#### Work task
Among the lines below, copy exactly those from the one with "Ideal, 8287831: 0.38 -> 0.4105" through the one with "Sterile, 82867599: 0 -> 0.0014", counting both ends.

#### Dataset
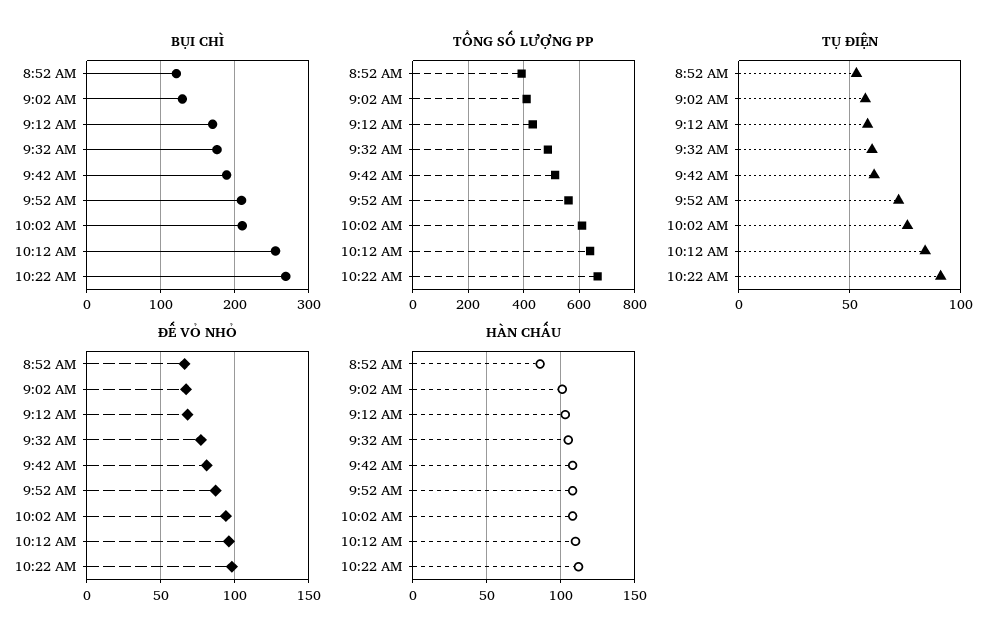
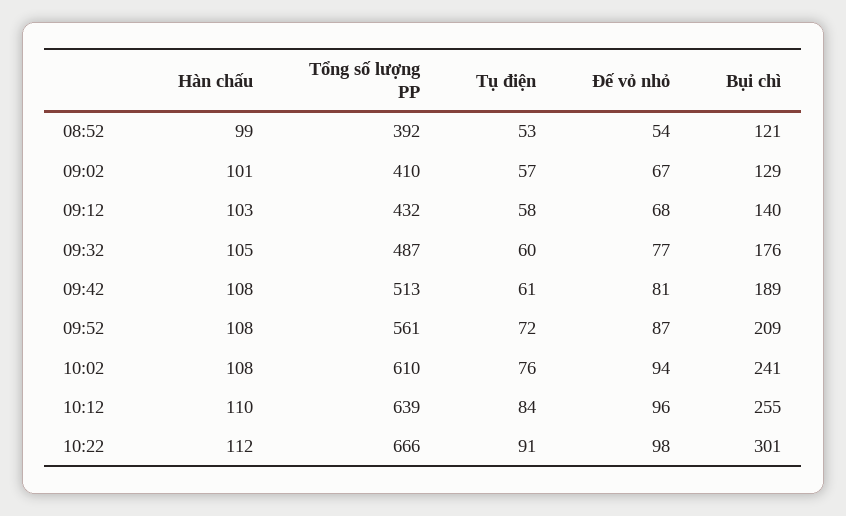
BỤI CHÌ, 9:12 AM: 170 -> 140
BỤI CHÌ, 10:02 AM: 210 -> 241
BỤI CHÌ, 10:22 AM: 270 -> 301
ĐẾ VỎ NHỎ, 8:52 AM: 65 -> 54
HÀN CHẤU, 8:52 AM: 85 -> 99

* * *

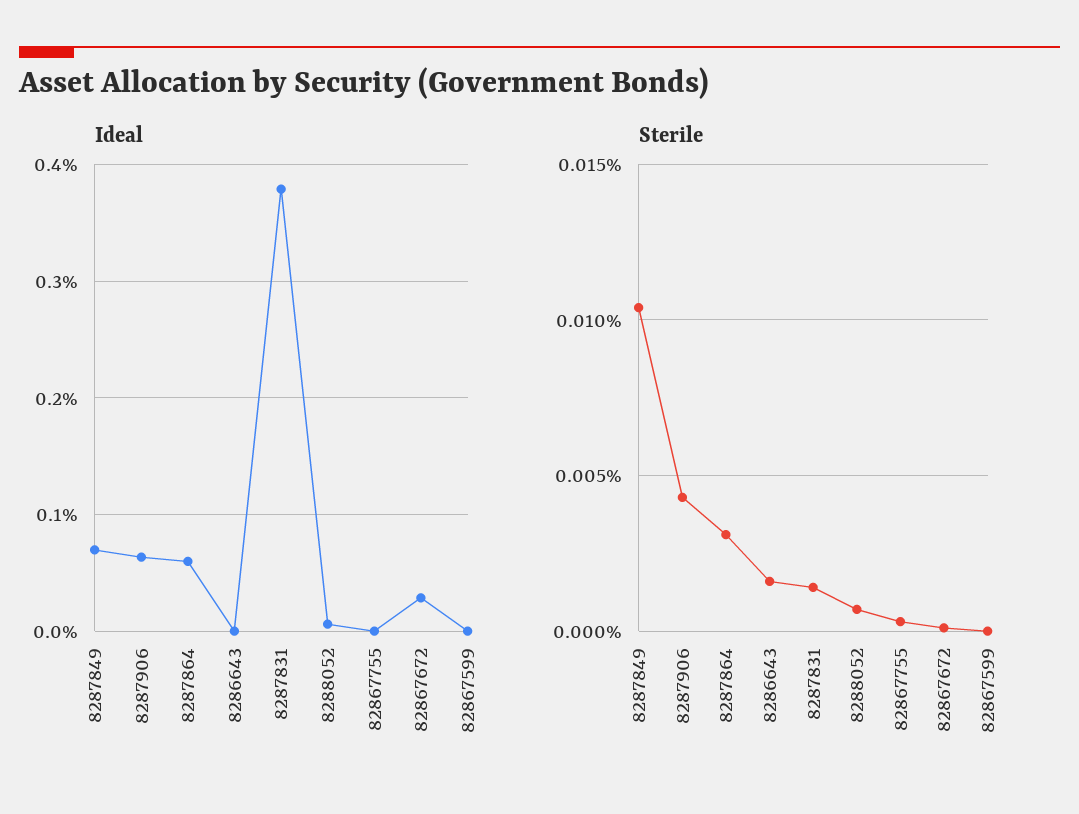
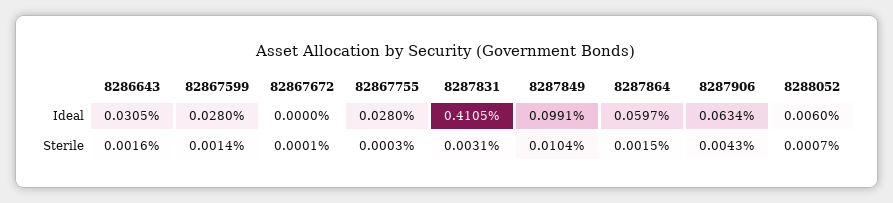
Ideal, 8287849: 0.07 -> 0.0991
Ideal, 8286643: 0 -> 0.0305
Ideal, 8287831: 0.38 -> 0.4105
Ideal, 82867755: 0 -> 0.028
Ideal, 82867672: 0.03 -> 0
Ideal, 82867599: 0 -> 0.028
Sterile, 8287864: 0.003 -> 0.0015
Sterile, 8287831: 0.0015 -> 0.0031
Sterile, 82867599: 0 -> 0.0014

#### Result of this task
Ideal, 8287831: 0.38 -> 0.4105
Ideal, 82867755: 0 -> 0.028
Ideal, 82867672: 0.03 -> 0
Ideal, 82867599: 0 -> 0.028
Sterile, 8287864: 0.003 -> 0.0015
Sterile, 8287831: 0.0015 -> 0.0031
Sterile, 82867599: 0 -> 0.0014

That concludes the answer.